All's Well That Ends Well is amongst the least loved of Shakespeare's comedies and though there have been a couple of excellent revivals in the Swan in the past couple of decades, it's been twenty five years since the RSC last mounted it on the main stage.
Nancy Meckler rises to the challenge of communicating this tonally elusive problem play to a wider public with intelligence and aplomb in a vaguely 20th-century-dress production that confidently stresses the uncomfortable ambivalences in the piece, even if it's less successful at conjuring up the heart-catching bitter-sweetness of mood in the drama's more tentative and delicate moments.
The deliberate difficulties in All's Well stem from the calculated way in which genres and value systems jar and the dictates of romance grate against the claims of psychological realism. The Countess's son, Bertram, may be a callow unprincipled snob, but when his mother's ward Helena, orphaned daughter of a renowned physician, wins the boy's hand as a reward for curing the sick King, disgust for Bertram's desertion of this still-virgin bride and his absconding to the foreign wars is complicated by the consideration that no one can love to order or cheerfully consent to being married off as a gift-wrapped prize.
In this version, Alex Waldmann doesn't underplay the hero's boorish immaturity but he deftly intimates that Bertram has started, despite himself, to have feelings for Helena before he defects. A reluctant kiss on parting turns into something more spontaneous and passionate.
The noisy, balletic war sequences show him deflecting, through the bravado of battle, unfamiliar emotions that he cannot handle.

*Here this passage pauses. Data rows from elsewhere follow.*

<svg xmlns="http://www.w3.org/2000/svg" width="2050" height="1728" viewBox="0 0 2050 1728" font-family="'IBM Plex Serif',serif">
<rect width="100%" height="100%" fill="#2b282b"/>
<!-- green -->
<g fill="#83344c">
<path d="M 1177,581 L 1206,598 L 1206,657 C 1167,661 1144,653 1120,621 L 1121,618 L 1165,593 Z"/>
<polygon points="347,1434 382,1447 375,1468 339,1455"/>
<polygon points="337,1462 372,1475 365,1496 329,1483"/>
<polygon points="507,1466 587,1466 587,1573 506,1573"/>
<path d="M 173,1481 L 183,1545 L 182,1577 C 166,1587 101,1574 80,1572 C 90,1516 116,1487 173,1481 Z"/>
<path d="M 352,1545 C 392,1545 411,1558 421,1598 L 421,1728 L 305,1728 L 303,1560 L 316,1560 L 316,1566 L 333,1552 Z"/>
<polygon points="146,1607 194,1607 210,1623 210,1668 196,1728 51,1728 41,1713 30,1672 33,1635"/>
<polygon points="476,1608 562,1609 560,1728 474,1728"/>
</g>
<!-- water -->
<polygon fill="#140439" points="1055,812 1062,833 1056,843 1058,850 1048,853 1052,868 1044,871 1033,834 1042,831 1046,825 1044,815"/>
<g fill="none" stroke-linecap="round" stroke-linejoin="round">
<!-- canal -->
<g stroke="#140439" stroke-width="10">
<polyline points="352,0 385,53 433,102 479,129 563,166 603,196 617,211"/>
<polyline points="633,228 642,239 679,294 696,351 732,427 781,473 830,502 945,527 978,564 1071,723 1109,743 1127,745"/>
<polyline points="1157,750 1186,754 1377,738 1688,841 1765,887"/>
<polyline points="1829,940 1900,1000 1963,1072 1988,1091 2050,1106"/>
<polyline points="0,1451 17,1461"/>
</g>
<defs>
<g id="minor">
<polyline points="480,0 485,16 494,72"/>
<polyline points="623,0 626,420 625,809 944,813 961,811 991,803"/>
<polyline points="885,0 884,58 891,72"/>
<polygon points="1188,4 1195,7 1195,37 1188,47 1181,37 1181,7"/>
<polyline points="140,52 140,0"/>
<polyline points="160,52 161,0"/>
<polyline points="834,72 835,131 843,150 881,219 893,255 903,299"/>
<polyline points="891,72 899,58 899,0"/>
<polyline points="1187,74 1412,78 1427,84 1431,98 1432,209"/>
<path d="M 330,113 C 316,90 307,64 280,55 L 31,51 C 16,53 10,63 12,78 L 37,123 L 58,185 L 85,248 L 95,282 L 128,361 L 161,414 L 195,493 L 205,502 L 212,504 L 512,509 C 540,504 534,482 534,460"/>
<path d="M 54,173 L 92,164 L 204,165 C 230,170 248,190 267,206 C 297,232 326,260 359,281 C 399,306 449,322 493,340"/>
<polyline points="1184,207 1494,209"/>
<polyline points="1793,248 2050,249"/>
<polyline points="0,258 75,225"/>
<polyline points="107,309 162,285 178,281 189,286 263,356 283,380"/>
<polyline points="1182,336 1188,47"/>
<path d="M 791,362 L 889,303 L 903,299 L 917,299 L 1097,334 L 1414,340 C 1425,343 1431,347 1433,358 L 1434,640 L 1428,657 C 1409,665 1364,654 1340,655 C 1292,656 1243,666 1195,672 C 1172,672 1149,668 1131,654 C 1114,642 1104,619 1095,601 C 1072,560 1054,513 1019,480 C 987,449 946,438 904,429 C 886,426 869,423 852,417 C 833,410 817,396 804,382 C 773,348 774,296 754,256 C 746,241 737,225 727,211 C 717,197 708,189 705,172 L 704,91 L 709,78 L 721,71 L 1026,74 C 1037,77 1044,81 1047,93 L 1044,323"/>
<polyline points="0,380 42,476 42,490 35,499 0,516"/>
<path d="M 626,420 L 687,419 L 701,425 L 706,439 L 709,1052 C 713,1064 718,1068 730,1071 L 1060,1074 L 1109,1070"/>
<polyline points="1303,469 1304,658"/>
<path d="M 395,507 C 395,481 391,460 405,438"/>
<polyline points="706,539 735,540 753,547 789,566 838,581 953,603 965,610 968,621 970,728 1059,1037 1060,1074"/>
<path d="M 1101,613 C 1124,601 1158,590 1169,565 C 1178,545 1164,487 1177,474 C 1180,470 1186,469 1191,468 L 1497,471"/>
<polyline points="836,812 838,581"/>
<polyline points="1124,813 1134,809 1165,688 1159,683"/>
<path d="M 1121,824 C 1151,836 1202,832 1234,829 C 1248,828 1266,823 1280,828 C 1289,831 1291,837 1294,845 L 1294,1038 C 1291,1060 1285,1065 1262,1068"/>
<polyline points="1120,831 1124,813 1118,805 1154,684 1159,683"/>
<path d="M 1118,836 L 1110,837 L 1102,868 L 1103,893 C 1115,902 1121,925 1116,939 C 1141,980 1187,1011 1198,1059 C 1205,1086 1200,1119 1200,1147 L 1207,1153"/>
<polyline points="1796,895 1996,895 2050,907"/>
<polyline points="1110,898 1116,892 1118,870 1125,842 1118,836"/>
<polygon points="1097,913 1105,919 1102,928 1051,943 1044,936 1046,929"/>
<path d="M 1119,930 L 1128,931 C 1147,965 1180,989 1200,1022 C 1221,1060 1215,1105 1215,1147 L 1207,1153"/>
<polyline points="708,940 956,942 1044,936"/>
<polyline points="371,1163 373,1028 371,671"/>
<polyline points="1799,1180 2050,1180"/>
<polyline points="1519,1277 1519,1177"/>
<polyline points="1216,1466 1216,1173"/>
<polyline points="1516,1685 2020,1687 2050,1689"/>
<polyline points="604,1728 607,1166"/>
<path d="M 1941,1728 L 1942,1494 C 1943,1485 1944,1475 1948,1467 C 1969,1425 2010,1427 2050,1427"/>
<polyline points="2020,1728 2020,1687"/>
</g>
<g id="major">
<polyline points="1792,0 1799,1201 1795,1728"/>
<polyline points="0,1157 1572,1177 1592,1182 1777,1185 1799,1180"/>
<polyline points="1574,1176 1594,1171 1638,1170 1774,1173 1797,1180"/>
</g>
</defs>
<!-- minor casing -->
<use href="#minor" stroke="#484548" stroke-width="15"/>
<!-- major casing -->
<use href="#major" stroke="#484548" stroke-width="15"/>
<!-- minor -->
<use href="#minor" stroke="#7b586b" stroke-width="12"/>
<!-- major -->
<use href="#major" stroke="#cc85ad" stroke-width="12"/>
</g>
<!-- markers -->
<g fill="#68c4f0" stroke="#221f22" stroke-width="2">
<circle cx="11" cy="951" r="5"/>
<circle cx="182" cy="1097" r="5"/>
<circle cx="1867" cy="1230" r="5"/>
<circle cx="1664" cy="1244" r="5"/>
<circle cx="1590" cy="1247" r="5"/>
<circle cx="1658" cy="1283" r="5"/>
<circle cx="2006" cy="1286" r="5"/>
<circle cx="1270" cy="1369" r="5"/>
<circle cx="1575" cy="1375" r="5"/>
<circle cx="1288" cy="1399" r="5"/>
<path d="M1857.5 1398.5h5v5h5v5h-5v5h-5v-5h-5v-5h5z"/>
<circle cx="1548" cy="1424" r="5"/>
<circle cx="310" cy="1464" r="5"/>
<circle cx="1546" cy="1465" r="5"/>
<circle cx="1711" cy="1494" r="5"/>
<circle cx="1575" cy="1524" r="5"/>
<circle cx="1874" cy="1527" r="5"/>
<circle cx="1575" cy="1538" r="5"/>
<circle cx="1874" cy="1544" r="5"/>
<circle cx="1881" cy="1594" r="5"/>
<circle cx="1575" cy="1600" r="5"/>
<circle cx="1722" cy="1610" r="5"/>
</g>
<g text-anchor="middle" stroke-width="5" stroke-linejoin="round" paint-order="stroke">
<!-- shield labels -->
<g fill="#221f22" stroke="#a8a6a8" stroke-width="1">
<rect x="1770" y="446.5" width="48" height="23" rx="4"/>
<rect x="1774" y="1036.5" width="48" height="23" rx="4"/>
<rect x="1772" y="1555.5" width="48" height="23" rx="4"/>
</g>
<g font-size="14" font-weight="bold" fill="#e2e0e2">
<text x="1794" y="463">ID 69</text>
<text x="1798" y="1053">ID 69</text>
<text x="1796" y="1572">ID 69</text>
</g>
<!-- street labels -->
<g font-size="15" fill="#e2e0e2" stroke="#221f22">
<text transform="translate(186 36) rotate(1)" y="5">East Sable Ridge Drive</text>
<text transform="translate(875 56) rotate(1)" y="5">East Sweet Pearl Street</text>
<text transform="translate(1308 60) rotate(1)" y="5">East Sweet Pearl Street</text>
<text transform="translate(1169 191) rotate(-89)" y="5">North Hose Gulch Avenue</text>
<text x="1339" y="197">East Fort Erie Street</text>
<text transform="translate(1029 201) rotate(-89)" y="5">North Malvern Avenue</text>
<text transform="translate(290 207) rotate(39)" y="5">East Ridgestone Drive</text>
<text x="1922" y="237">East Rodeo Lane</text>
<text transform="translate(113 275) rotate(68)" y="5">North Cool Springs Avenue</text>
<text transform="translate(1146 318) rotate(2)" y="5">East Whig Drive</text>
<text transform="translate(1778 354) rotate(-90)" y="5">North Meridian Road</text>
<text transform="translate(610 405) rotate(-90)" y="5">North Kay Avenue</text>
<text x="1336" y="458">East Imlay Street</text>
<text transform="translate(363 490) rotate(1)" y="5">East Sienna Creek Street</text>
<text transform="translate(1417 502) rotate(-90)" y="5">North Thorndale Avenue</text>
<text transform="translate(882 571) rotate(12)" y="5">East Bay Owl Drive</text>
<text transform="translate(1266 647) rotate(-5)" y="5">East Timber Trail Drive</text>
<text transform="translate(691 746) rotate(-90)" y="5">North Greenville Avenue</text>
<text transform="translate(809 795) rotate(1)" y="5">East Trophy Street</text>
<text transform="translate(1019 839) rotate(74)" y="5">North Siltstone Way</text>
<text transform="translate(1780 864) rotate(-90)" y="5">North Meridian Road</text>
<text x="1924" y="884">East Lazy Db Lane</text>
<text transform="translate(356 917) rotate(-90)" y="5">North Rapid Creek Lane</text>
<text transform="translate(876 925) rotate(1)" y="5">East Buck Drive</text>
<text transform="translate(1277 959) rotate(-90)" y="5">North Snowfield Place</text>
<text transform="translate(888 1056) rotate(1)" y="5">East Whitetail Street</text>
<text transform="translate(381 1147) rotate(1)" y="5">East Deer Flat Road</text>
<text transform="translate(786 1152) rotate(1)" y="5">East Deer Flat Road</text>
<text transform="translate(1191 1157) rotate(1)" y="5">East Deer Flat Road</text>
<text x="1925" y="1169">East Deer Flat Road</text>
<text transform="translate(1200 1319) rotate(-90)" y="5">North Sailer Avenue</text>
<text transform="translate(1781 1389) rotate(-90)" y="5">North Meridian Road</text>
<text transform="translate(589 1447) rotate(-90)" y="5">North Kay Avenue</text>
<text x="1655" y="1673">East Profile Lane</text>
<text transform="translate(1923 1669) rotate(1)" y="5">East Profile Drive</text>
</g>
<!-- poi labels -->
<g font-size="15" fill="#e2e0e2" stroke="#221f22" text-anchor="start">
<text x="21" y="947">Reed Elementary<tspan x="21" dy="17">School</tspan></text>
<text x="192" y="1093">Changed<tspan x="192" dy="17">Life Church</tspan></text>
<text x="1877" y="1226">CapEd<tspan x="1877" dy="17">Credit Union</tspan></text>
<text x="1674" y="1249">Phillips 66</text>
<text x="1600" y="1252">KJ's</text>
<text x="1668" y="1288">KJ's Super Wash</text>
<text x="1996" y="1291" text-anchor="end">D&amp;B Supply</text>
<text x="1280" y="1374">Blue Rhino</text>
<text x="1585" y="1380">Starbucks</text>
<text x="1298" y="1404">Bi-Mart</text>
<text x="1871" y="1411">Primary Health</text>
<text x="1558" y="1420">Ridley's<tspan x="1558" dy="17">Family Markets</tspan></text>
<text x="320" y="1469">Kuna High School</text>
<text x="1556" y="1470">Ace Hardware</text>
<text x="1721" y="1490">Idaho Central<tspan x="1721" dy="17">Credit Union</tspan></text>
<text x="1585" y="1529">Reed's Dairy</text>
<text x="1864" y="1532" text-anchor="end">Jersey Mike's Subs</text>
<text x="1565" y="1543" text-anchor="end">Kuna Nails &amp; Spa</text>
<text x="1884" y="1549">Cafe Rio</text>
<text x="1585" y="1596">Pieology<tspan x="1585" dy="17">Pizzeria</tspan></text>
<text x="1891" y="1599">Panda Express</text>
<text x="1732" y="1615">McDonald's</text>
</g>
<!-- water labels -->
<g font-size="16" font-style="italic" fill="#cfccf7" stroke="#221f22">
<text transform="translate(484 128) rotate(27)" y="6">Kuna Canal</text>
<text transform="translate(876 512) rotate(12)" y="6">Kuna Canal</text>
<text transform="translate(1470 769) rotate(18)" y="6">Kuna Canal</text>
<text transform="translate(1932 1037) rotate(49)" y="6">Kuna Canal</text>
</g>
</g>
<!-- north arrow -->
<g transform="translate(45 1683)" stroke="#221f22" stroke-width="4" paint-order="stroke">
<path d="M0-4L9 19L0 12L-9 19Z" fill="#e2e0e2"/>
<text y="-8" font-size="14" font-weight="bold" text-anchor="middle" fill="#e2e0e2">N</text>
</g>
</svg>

Joanna Horton captivatingly encompasses the heroine's contradictions, combining single-minded determination and an intermittent sense of election at being the channel for impersonal forces with a susceptibility to serious misgivings, as when she succumbs to tearful near-hysteria at the thought she might have driven Bertram to his death.
As false as his punctiliously waxed moustaches, Jonathan Slinger's Parolles disintegrates hilariously from gloating swaggerer to frantic, camp Northern blabbermouth and Meckler ensures that we spot the affinities between the fake ambush that exposes this braggart and the bed trick that ensnares Bertram who is here, in a touch of mitigating irony, evidently shell-shocked at the time by the news of Helena's “death”.
George Bernard Shaw described the Countess as “the most beautiful old woman's part ever written” and the excellent Charlotte Cornwell corroborates that view through a performance that richly mingles wry, humane authority and a silvery, piercing identification with the travails of a young woman in love.